Geog 258: Maps and GIS

March 3, 2006

Spatial data quality

 

Reading: Ch10

 


Table of contents

 

Why bother with spatial data quality?

Clarifying on terms related to accuracy

Components of spatial data quality

Assessing spatial data quality

 


Why is spatial data quality an issue?

 

Examples

 

John bought a new land parcel for $10,000. The price is determined by the area of a land parcel. The area is calculated on a land parcel (paper) map. When he measures it using a GPS receiver, he found that a land parcel map overstates the area of his land parcel.

 

Jennifer is doing a research on land use change. According to her research, urban land uses have 20% increased in the study area. She used land use/land cover data from USGS. This time, she decides to conduct the same research in different data set. The result is that urban land uses have 5% increased. Which is right? Which data should she use?

 

Geospatial data is increasingly used in diverse applications, influencing decisions related to spatial information such as climate change, disaster management, business geographics and so on.

 

Erroneous data → Information → Decision

Erroneous data will nullify any rigorous analysis methods or effective presentation

The consequences of critical decisions (e.g. disaster preparedness) based on inaccurate data?

 


Terms related to accuracy

 

Accuracy: closeness to the truth; adherence to reality

Error: inverse of accuracy

 

Precision

1) Storage precision: amount of details (e.g. number of decimal place)

2) Statistical precision: related to variability among repeated measurement

 

Resolution: minimum distance which can be recorded (e.g. pixel value)

Map scale: ratio of ground distance to earth distance

 

Accuracy and (statistical) precision

 

Components of error

1) Systematic error: whole data set is “biased” (a uniform amount)

2) Random error: each measurement has some inherent deviation 

 

 

Accuracy is calculated from total error; closeness of an observation to a true value

Precision is calculated from random error

 

Accuracy and others

 

Higher storage precision ∞ higher accuracy

Higher resolution ∞ higher accuracy

Larger map scale ∞ higher accuracy

 

Questions: which can be considered more accurate in general?

1) Spatial resolution of satellite image: 10 meter or 1 km

2) Map scale of topographic map: 1:1000 or 1:100,000?

 


Components of spatial data quality

 

Another critical sets of skills in GIS or map use is to pick the data that meets the need of particular applications

 

Is accuracy really enough for determining the fitness-for-use of data?

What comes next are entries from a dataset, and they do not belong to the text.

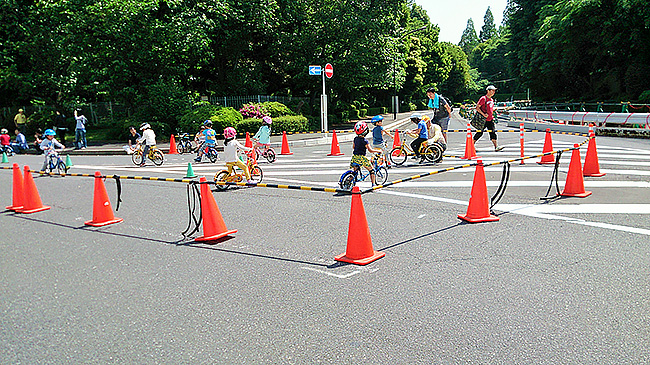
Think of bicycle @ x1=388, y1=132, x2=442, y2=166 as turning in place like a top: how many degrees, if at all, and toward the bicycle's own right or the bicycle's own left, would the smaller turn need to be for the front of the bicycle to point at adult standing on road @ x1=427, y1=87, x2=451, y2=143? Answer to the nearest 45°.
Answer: approximately 135° to the bicycle's own right

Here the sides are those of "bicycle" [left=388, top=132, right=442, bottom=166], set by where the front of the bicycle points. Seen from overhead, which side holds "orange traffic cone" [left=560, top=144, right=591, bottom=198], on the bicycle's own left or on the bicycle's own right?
on the bicycle's own left

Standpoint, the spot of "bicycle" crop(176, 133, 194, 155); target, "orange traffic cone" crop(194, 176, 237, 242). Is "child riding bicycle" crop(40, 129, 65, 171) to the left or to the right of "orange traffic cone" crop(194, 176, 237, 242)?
right

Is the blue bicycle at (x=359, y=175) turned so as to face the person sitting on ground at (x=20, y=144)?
no

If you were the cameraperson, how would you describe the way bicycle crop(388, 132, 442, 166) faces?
facing to the left of the viewer

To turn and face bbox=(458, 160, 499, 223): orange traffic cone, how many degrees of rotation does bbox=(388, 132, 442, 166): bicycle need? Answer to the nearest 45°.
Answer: approximately 90° to its left

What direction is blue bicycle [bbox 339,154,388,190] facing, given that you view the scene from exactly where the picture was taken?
facing away from the viewer and to the right of the viewer

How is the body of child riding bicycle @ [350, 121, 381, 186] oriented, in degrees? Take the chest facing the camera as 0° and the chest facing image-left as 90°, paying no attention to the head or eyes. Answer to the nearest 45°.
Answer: approximately 225°

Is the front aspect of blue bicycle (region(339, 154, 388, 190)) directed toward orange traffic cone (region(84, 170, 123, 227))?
no

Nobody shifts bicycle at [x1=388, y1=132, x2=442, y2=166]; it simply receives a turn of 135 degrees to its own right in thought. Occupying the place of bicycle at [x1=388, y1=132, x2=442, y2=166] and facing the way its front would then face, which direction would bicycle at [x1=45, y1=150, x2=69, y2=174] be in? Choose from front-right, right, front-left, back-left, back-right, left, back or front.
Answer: back-left

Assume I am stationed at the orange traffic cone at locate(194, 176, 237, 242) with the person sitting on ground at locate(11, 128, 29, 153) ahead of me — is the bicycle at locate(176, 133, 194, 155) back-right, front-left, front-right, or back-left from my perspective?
front-right

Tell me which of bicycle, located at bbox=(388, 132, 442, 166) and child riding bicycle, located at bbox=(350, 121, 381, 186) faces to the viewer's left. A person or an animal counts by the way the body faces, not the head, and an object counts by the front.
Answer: the bicycle

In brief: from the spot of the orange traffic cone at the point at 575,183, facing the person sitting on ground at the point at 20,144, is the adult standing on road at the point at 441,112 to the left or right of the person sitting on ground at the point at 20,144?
right

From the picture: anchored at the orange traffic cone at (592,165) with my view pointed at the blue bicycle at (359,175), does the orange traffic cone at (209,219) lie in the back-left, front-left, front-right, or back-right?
front-left

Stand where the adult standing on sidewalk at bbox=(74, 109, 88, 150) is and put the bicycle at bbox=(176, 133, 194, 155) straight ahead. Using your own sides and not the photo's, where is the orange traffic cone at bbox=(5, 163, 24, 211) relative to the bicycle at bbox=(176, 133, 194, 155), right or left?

Data can be perfectly accurate, but it is possible that data do not have information required (completeness) (thus can’t answer intended questions) or can exhibit internal contradiction (consistency). Highly accurate data (let’s say very high resolution data) can also overkill the potential use of data

 

 

Space

Time

Attribute

Accuracy

 

 

 

Consistency

 

 

 

Completeness

 

 

 

 

where

Column: components of geographic information

Row: components of data quality

 

·                   Accuracy: lack of discrepancy between measurement and values considered true

·                   Consistency: whether given components conform to logical rules

·                   Completeness: whether what’s required is encoded in data (i.e. anything missing)

 

Spatial (positional) inaccuracy: how much location in the test data is deviated from true location; Where do you obtain true value? Use “well-defined points” (e.g. bench mark, geodetic control point); For lines and areas, error is a mixture of positional error and generalization error

Temporal inaccuracy: lack of agreement between encoded temporal coordinate and true temporal coordinate; different from “datedness”

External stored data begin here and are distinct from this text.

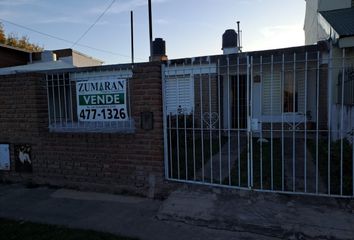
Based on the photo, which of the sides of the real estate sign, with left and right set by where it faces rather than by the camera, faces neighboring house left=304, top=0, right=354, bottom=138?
left

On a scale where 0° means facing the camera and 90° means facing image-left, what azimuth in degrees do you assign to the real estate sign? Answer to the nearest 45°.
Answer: approximately 0°

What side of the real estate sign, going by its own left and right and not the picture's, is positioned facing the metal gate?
left

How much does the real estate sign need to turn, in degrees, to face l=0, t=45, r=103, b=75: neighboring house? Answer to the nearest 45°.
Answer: approximately 180°

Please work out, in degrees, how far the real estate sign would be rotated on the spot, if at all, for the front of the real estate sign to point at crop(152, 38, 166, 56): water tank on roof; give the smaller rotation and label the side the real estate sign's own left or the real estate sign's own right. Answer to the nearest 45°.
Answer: approximately 180°

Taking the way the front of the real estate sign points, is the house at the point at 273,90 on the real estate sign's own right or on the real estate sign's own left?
on the real estate sign's own left

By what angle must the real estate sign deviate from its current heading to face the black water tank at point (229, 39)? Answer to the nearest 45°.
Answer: approximately 135° to its left
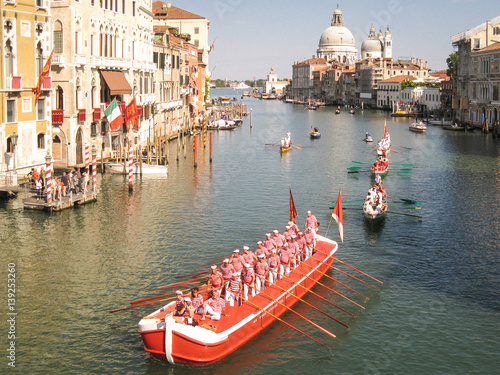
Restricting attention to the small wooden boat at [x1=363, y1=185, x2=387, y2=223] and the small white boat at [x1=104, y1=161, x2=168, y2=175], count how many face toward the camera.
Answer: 1

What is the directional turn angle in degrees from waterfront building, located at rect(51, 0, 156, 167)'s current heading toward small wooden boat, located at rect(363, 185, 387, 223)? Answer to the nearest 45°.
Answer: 0° — it already faces it

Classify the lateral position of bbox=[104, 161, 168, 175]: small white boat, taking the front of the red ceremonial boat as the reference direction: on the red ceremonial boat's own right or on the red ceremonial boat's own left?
on the red ceremonial boat's own right

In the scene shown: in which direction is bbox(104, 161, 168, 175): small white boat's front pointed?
to the viewer's left

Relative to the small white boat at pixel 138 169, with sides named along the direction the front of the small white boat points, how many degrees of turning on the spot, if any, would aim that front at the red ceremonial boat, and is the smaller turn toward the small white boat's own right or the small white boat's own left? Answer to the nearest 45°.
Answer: approximately 90° to the small white boat's own left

Attribute inaccuracy: how much value in the test data is deviated from true values (e.g. land use value in the map doesn’t correspond to real land use value on the ground)

 

Spatial inconsistency: e.g. digitized features indicating lake is not closed

Temporal inconsistency:  e.g. the constraint that only one event can occur at a given location at a given time

Attribute inconsistency: e.g. there is King in the State column (should be in the County column)

 

Spatial incompleteness: some features are missing

Temporal incompleteness: some temporal events are missing

Attribute incompleteness: some attributes are missing

 

One common issue is related to the specification of reality

 

Accuracy is measured relative to “true” value (e.g. land use classification: residential is not 100% residential, but rather a mixture of residential and commercial; it is necessary to define the requirements of residential)

 

Completeness is measured relative to given definition of features (e.g. some lake features can be said to be missing. What do you mean by lake by the way?)

 

See Box 10.2 (p. 195)

 


Different approaches to assessing data quality

 

1) Top-down approach: conformance to standards (e.g. NMAS); if data products fail the standards, data cannot be published

2) Bottom-up approach: data producers inform users the content/quality of data and data users determine fitness-for-use of the data (e.g. metadata)

3) Interactive approach: market approach based on interactive feedbacks between producers and users

 

How do I obtain data quality information?

 

Geospatial data (in public domain) comes along with metadata, and metadata contains data quality information.